Dans plusieurs provinces, l’accès aux infrastructures de base, aux soins de santé, à l’éducation et aux opportunités économiques est resté en deçà des attentes des populations. Cette fracture territoriale, Brice Clotaire Oligui Nguema a décidé d’en faire le cœur de son projet politique.
Devant le Parlement réuni en Congrès, le chef de l’État a réaffirmé avec force une ambition qui dépasse la simple construction d’équipements. « Aucune localité ne sera laissée à l’écart », a-t-il déclaré, esquissant une vision où la géographie ne dicte plus les chances de réussite, où chaque territoire contribue à la prospérité nationale et où l’État redevient présent sur l’ensemble du pays.
Réparer une fracture historique
L’enjeu est de taille. Longtemps, les investissements publics se sont concentrés dans quelques pôles, principalement Libreville et Port-Gentil. Cette centralisation a favorisé l’exode rural, aggravé les déséquilibres régionaux et nourri un sentiment d’abandon dans de nombreuses localités de l’intérieur.
Les conséquences dépassent le simple confort des habitants. Quand une province manque de routes praticables, d’hôpitaux fonctionnels, d’écoles adaptées ou d’infrastructures administratives, tout son potentiel économique se trouve paralysé. Les économistes du développement soulignent que les inégalités territoriales comptent parmi les principaux obstacles à une croissance durable en Afrique. Sans infrastructures, il est difficile d’attirer les investissements, de valoriser les ressources locales ou de créer des emplois stables.
C’est dans cette logique que s’inscrit la stratégie présidentielle. Les chantiers en cours à Cocobeach, Makokou, Oyem, Bifoun et dans plusieurs quartiers de Libreville traduisent une volonté de rééquilibrage territorial rarement mise en œuvre à cette échelle dans l’histoire récente du pays.
Construire l’économie de proximité
La portée de cette politique ne se mesure pas uniquement en kilomètres de routes ou en nombre de bâtiments. Elle repose sur une conviction économique forte : le développement national ne peut plus être concentré autour de quelques centres de décision. Chaque nouvelle infrastructure est conçue comme un catalyseur d’activités. Une route désenclave les producteurs agricoles, un centre hospitalier améliore l’attractivité d’une ville, une université retient les talents locaux, un programme de logements stimule le secteur du bâtiment. Chaque réalisation génère une chaîne d’effets économiques capables de transformer durablement les territoires.

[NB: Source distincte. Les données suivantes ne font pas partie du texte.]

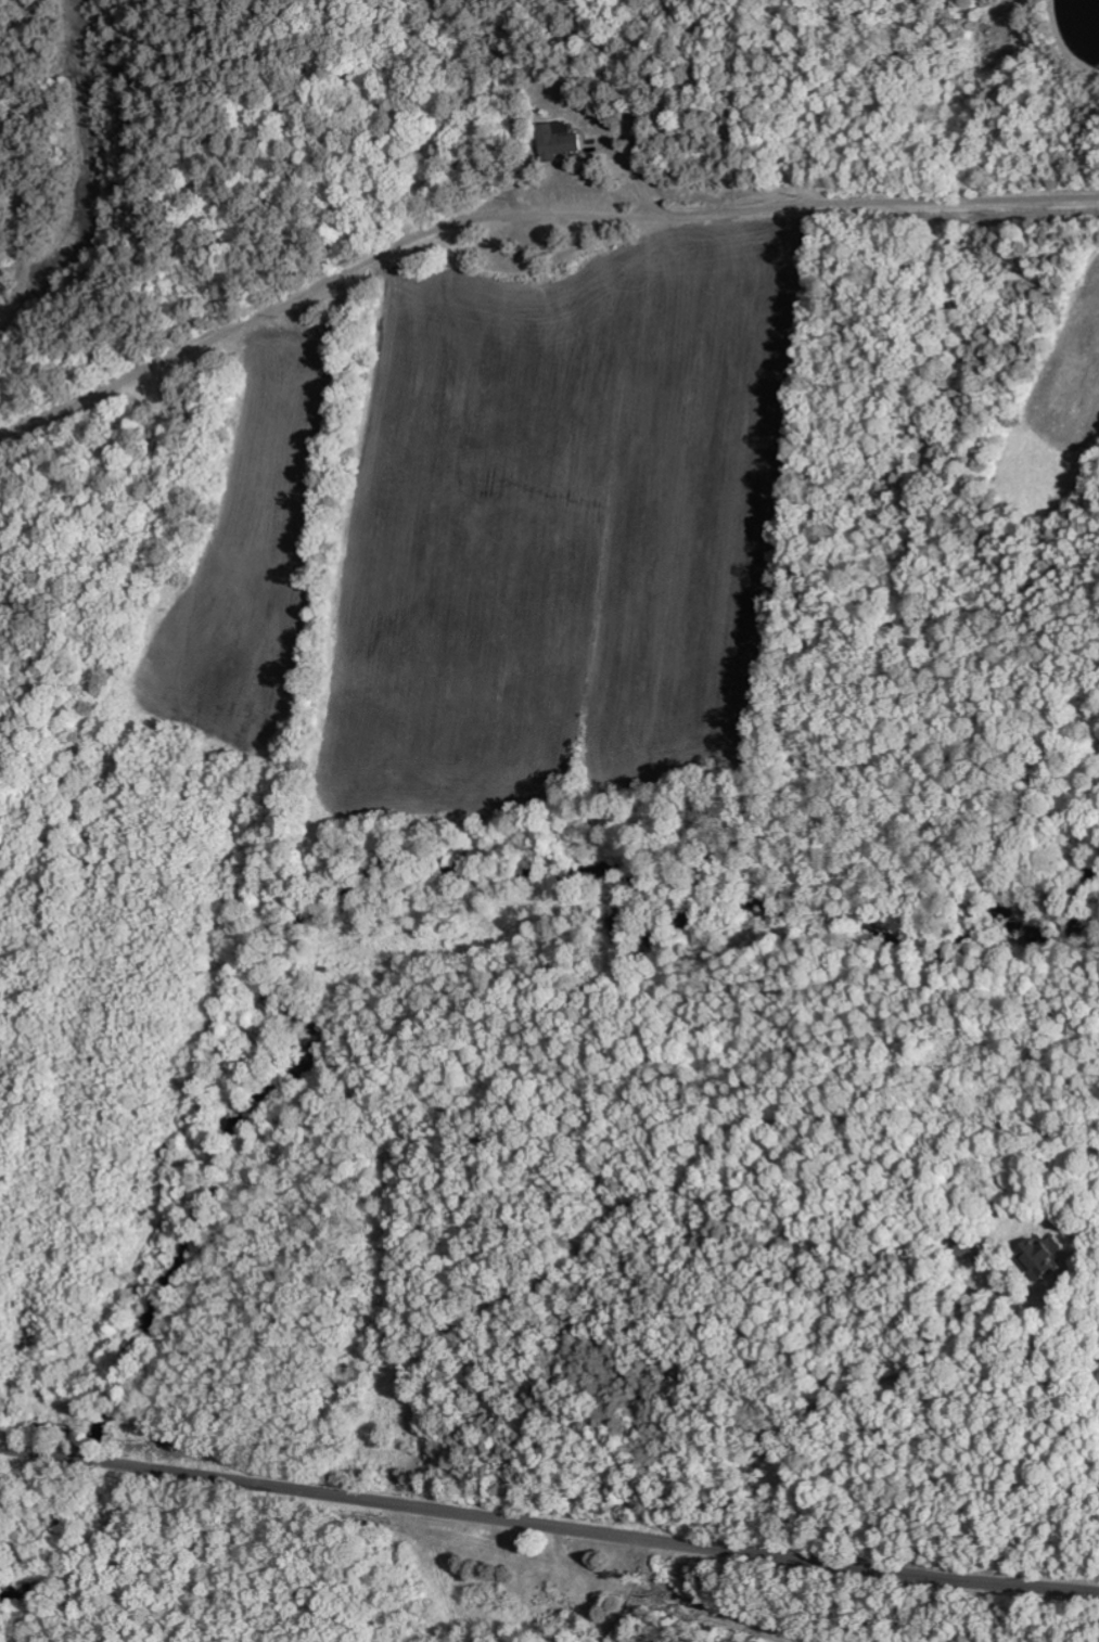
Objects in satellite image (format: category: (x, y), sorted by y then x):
road: (219, 20)
road: (156, 66)
building: (557, 141)
building: (1038, 1256)
road: (548, 1525)
road: (391, 1572)

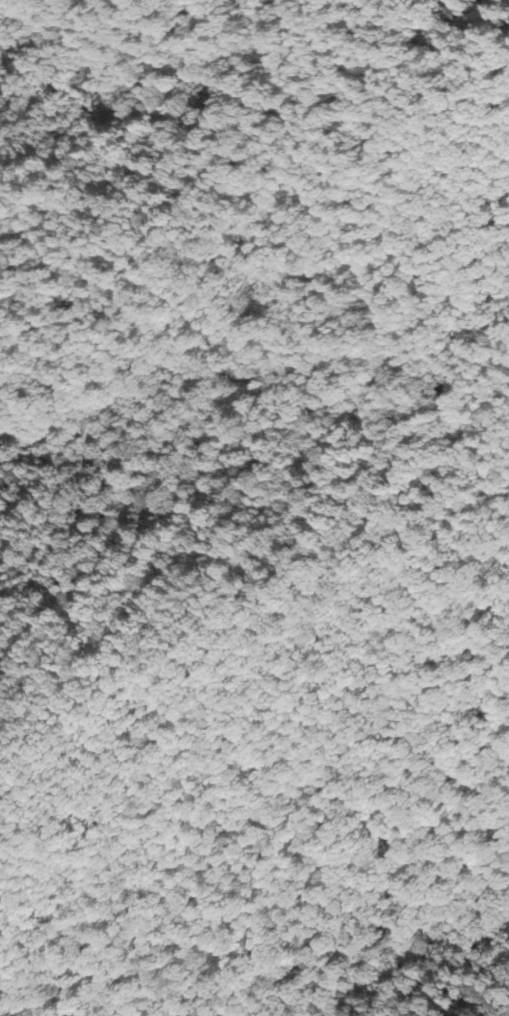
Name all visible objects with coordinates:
road: (270, 115)
road: (433, 301)
road: (391, 385)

Cette approche rejoint les grandes tendances internationales. Des pays comme le Maroc, le Rwanda et le Sénégal ont montré qu’une politique active de développement territorial peut accélérer la croissance tout en réduisant les tensions sociales. Pour le Gabon, cette stratégie pourrait aussi permettre l’émergence de nouveaux pôles économiques régionaux, venant compléter le rôle historique de Libreville et Port-Gentil.

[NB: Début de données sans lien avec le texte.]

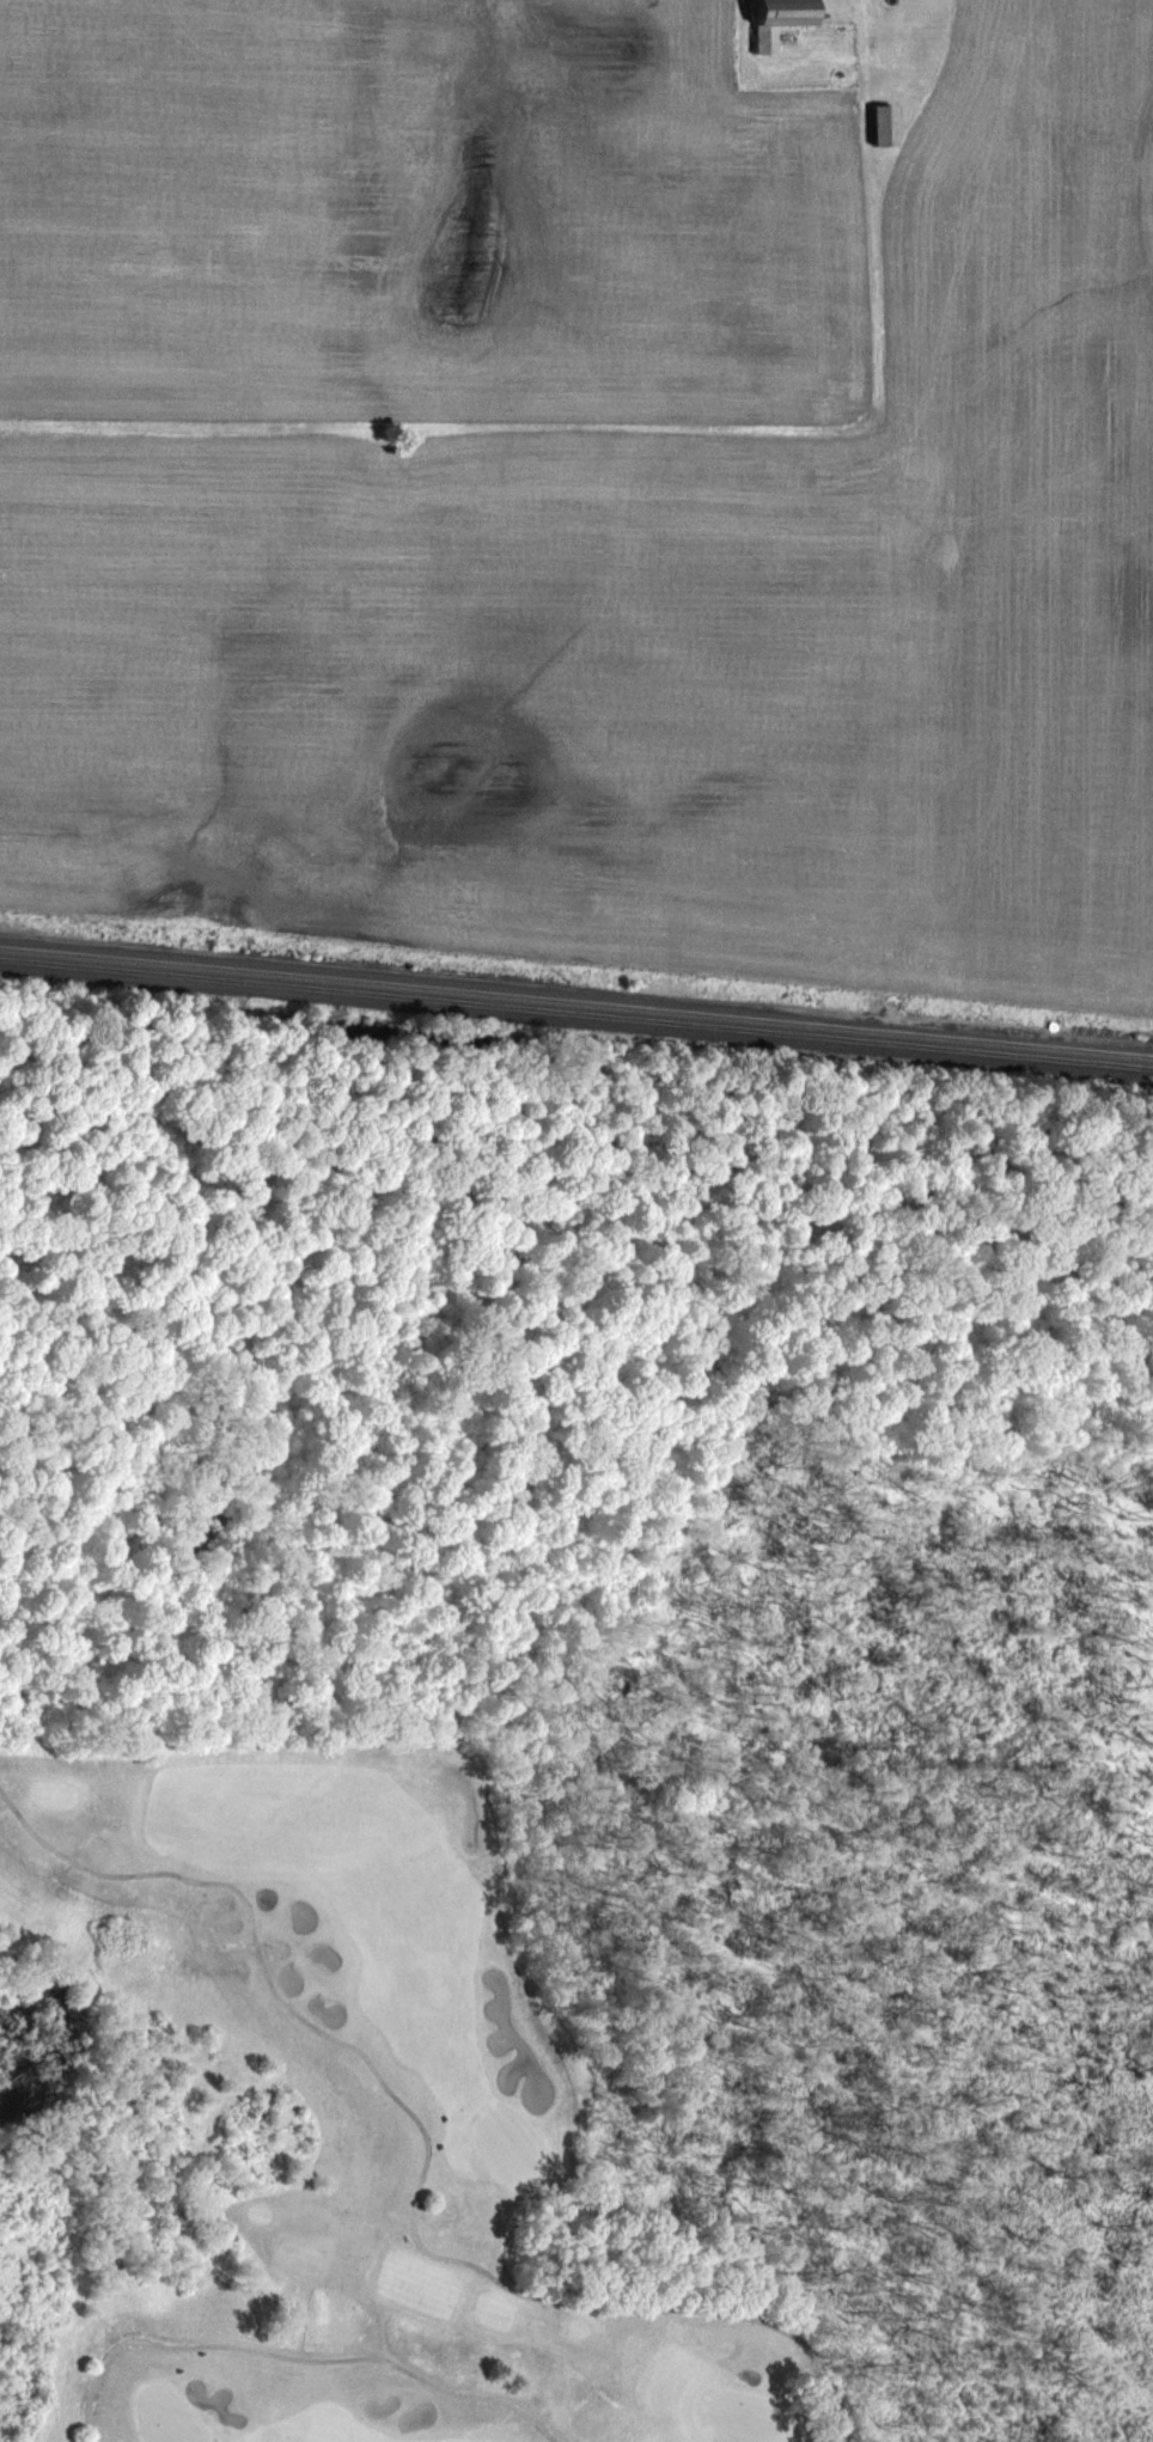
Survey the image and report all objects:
building: (773, 21)
building: (894, 53)
building: (879, 125)
railway: (576, 1000)
railway: (576, 1012)
road: (261, 1962)
road: (659, 2308)
road: (294, 2358)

Un nouveau contrat entre l’État et les citoyens
Au-delà de l’économie, cette politique porte une dimension profondément politique. Elle vise à restaurer le lien entre l’État et les populations. Dans de nombreuses régions, les tournées présidentielles et les missions de suivi des projets ont permis de replacer les préoccupations locales au centre de l’action publique, rompant avec une gouvernance souvent perçue comme distante des réalités du terrain.

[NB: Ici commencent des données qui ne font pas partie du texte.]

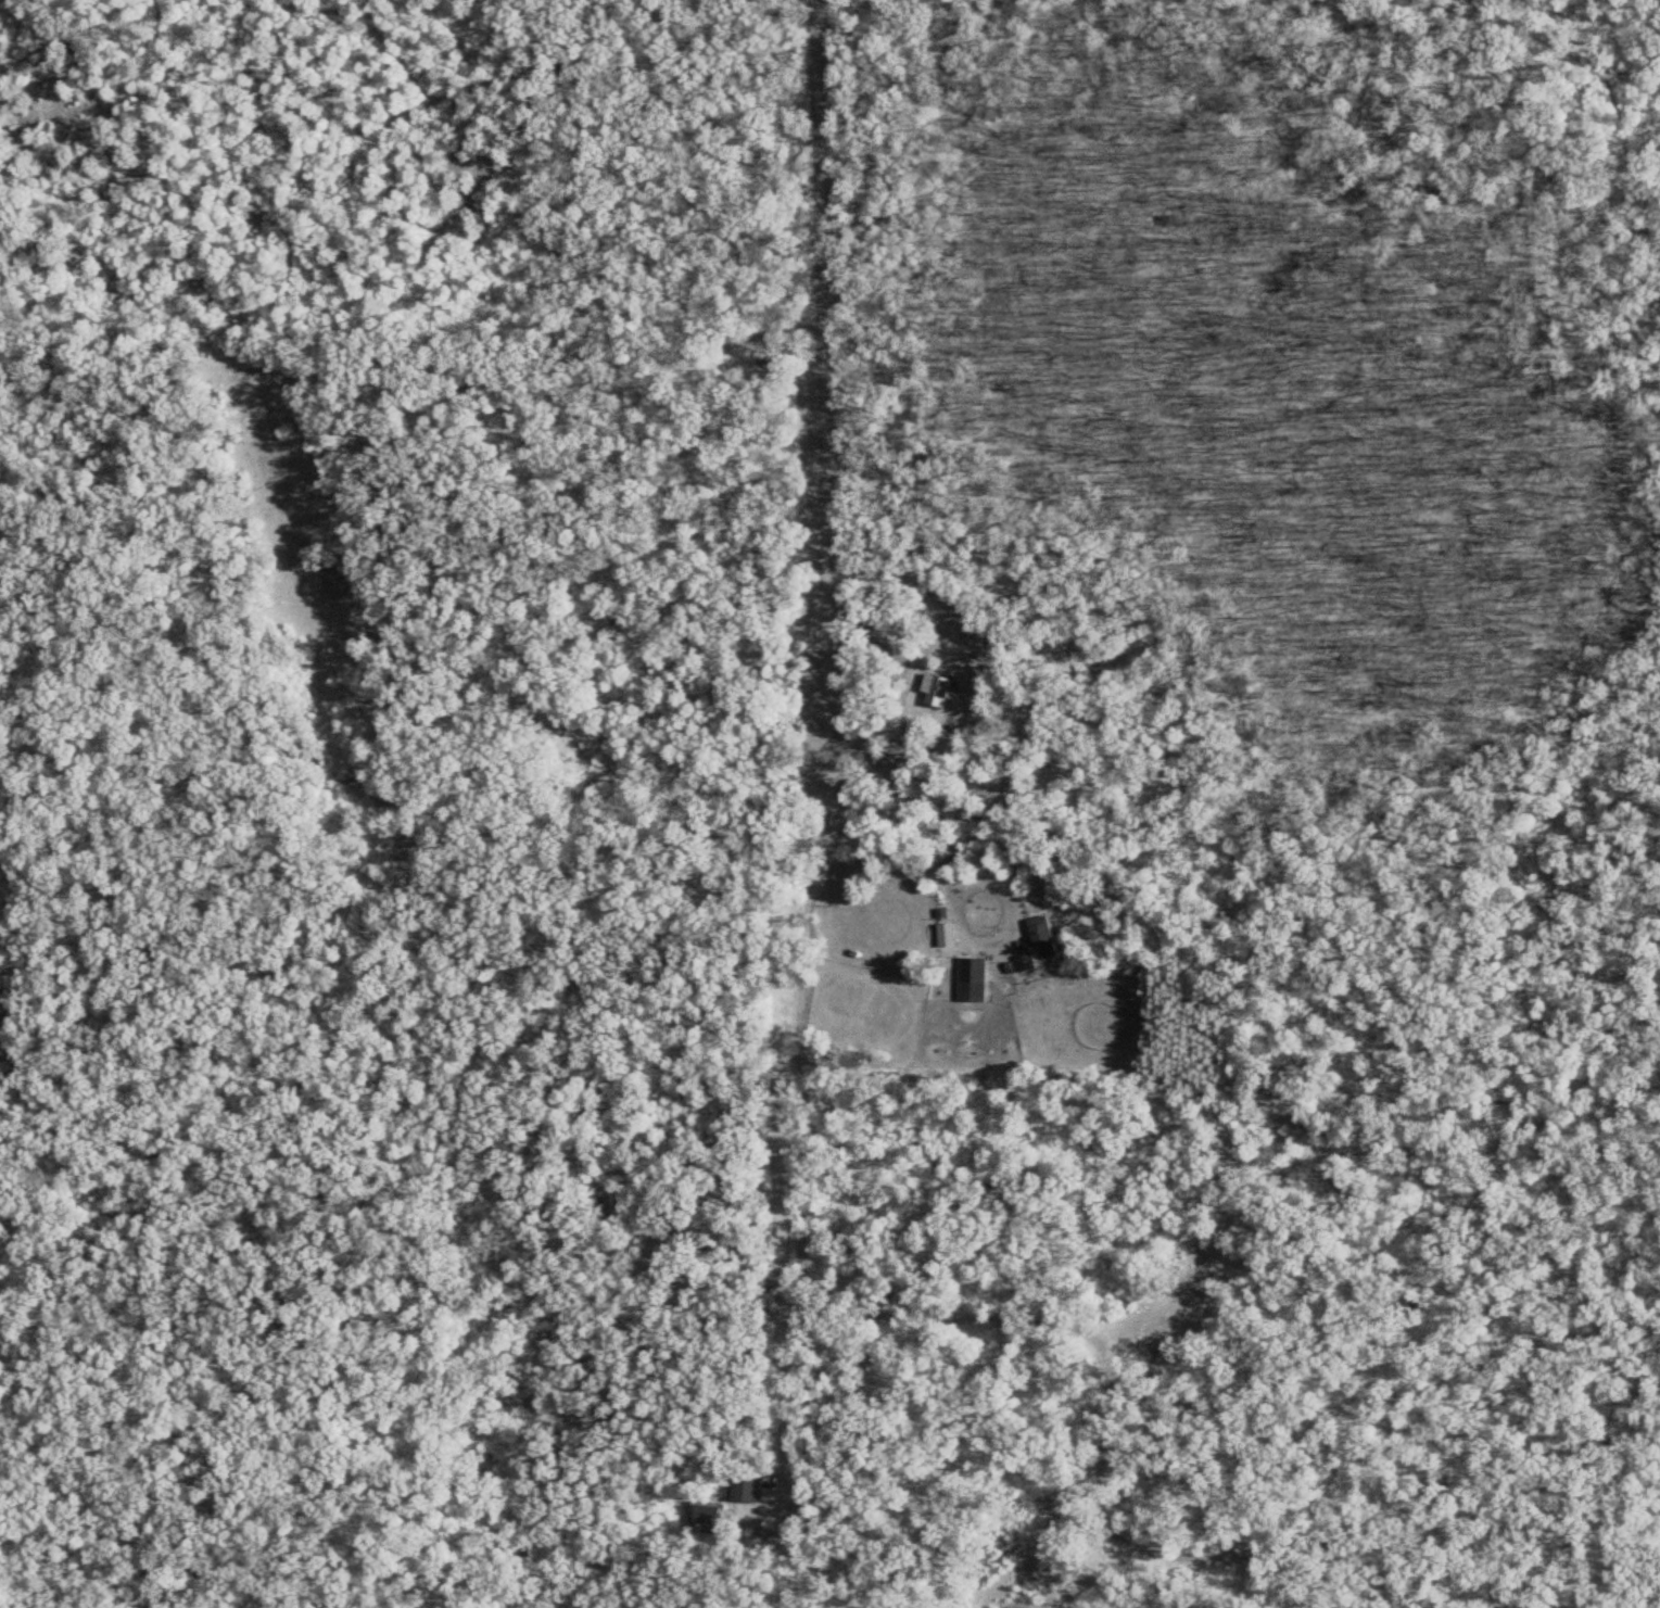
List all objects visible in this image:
building: (934, 691)
road: (818, 767)
road: (975, 883)
building: (944, 936)
building: (1040, 937)
building: (1023, 963)
building: (970, 980)
building: (741, 1486)
building: (703, 1513)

Mais le véritable défi commence maintenant. Les attentes sont immenses. Les populations ne jugeront pas cette ambition à travers les discours, mais à travers les résultats concrets : routes livrées dans les délais, hôpitaux opérationnels, écoles fonctionnelles, accès à l’eau et à l’électricité. C’est sur ce terrain que se jouera la crédibilité de la promesse présidentielle.
La formule « aucune localité ne sera laissée en rade » engage bien plus qu’un programme d’investissements. Elle engage une conception de la République, une République qui refuse que certains territoires restent à l’écart du progrès national. Si cette vision se concrétise dans la durée, elle pourrait constituer l’une des transformations les plus profondes du Gabon nouveau. Car les nations les plus solides ne sont pas celles qui développent quelques villes, mais celles qui parviennent à faire de chaque territoire un acteur de leur destin collectif. Le véritable pari d’Oligui Nguema est là : faire de l’équité territoriale un moteur de cohésion nationale et de prospérité partagée.